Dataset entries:
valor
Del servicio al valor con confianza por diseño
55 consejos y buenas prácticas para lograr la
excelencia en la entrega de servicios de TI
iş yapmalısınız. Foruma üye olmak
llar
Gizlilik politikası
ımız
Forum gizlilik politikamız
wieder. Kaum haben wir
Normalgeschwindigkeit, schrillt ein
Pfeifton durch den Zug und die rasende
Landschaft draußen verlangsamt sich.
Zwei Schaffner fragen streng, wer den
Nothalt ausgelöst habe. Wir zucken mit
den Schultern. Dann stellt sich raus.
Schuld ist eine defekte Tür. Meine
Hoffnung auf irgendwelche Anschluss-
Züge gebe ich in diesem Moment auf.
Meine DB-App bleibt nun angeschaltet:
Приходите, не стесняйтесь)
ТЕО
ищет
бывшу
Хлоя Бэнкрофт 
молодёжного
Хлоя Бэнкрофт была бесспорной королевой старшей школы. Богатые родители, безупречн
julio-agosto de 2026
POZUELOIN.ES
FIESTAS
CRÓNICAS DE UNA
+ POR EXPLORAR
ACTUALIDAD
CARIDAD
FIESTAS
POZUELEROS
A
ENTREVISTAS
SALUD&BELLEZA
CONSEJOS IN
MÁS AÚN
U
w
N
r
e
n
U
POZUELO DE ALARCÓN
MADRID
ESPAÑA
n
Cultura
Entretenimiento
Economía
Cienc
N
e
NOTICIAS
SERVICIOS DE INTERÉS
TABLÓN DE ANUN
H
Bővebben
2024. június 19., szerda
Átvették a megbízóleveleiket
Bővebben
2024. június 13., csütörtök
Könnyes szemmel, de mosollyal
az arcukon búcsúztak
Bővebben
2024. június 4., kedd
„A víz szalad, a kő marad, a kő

● Your assignment: All of the data is to be written out again, word for word.

● Task solution:
valor
Del servicio al valor con confianza por diseño
55 consejos y buenas prácticas para lograr la
excelencia en la entrega de servicios de TI
iş yapmalısınız. Foruma üye olmak
llar
Gizlilik politikası
ımız
Forum gizlilik politikamız
wieder. Kaum haben wir
Normalgeschwindigkeit, schrillt ein
Pfeifton durch den Zug und die rasende
Landschaft draußen verlangsamt sich.
Zwei Schaffner fragen streng, wer den
Nothalt ausgelöst habe. Wir zucken mit
den Schultern. Dann stellt sich raus.
Schuld ist eine defekte Tür. Meine
Hoffnung auf irgendwelche Anschluss-
Züge gebe ich in diesem Moment auf.
Meine DB-App bleibt nun angeschaltet:
Приходите, не стесняйтесь)
ТЕО
ищет
бывшу
Хлоя Бэнкрофт 
молодёжного
Хлоя Бэнкрофт была бесспорной королевой старшей школы. Богатые родители, безупречн
julio-agosto de 2026
POZUELOIN.ES
FIESTAS
CRÓNICAS DE UNA
+ POR EXPLORAR
ACTUALIDAD
CARIDAD
FIESTAS
POZUELEROS
A
ENTREVISTAS
SALUD&BELLEZA
CONSEJOS IN
MÁS AÚN
U
w
N
r
e
n
U
POZUELO DE ALARCÓN
MADRID
ESPAÑA
n
Cultura
Entretenimiento
Economía
Cienc
N
e
NOTICIAS
SERVICIOS DE INTERÉS
TABLÓN DE ANUN
H
Bővebben
2024. június 19., szerda
Átvették a megbízóleveleiket
Bővebben
2024. június 13., csütörtök
Könnyes szemmel, de mosollyal
az arcukon búcsúztak
Bővebben
2024. június 4., kedd
„A víz szalad, a kő marad, a kő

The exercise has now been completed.